Given task ▸
Answer these from the forum thread on big duck sightings below, one line each:
(a) How many days does the first post count down?
(b) According to Rip-N-Lips, which ramp is still open and which is closed?
(c) What animals does the last post say are in a back yard in Nada?

Selected passage ▸

━━━━━━

# Big Duck Countdown and Big Duck Sightings



## AlvinDucksUnlimited (Jun 7, 2006)

Alright fellows! Getting pumped up with this cool front.

25 days!!

Been seeing good amount of bwt still, few gadwall and spoonies..

Brazoria County


----------



## gulfcoast200 (Jun 26, 2004)

Throw geese in there too for us non duck hunting folks.


----------



## daddyeaux (Nov 18, 2007)

Plenty of BWT and Pintails in Garwood.


----------



## TheRooster (Jul 15, 2012)

Wish I could scout boats in the shop gettin carbs and tune up, does anybody know if the ramps to wallisville locks or gouhole ramps open?

Sent from my SAMSUNG-SGH-I337 using Tapatalk 2


----------



## Rip-N-Lips (May 25, 2004)

Gouhole/Hugo is still open. Wallisville is closed due to our great government.....


----------



## BPitcher (Aug 23, 2004)

Big ducks showing up South of El Campo and in the Bay City area.

Heard reports of Specks near Sargent and Nada as well.


----------



## TheRooster (Jul 15, 2012)

Rip-N-Lips said:


> Gouhole/Hugo is still open. Wallisville is closed due to our great government.....


Appreciate it bubba, god only knows how packed Hugo is gonna be if the locks are still closed for opening day for those trying to get to the bay lol

Sent from my SAMSUNG-SGH-I337 using Tapatalk 2


----------



## KDubBlast (Dec 25, 2006)

Didnt see to any out in copano last wed-fri. It was pre front though, hope this pushed some down that way.


----------



## chuck leaman (Jul 15, 2004)

7 Indian Runner ducks and 2 African geese in my back yard in Nada. Do those count?

━━━━━━

Raw data ▸

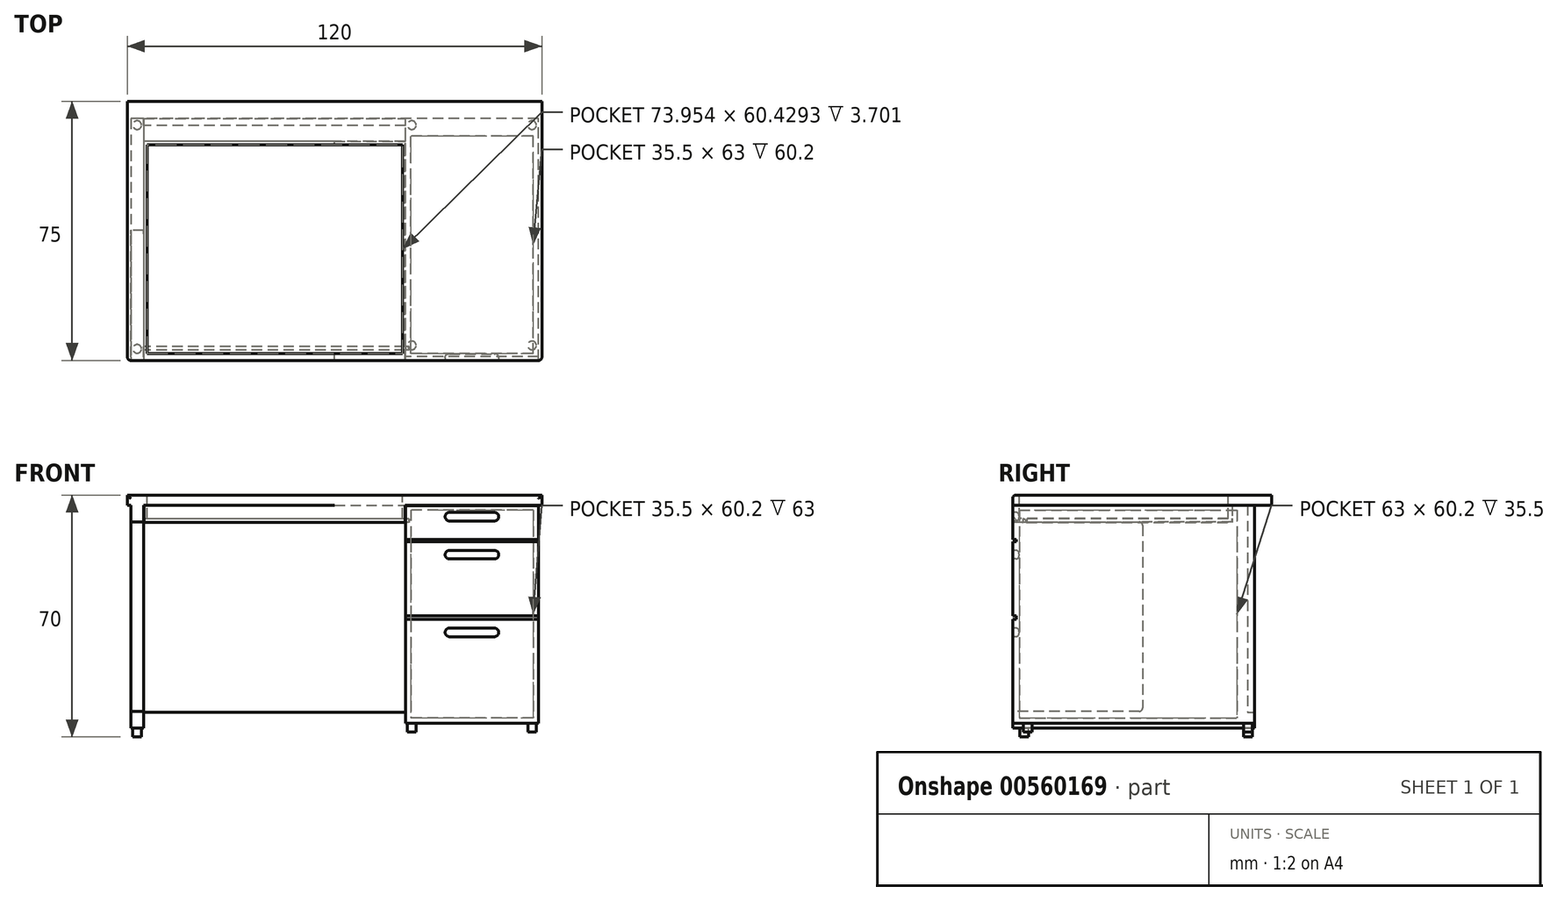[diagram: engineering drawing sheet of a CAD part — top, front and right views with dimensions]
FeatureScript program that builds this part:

━━━━━━

Problem solution ▸
(a) 25 days.
(b) Gouhole/Hugo is still open; Wallisville is closed.
(c) 7 Indian Runner ducks and 2 African geese.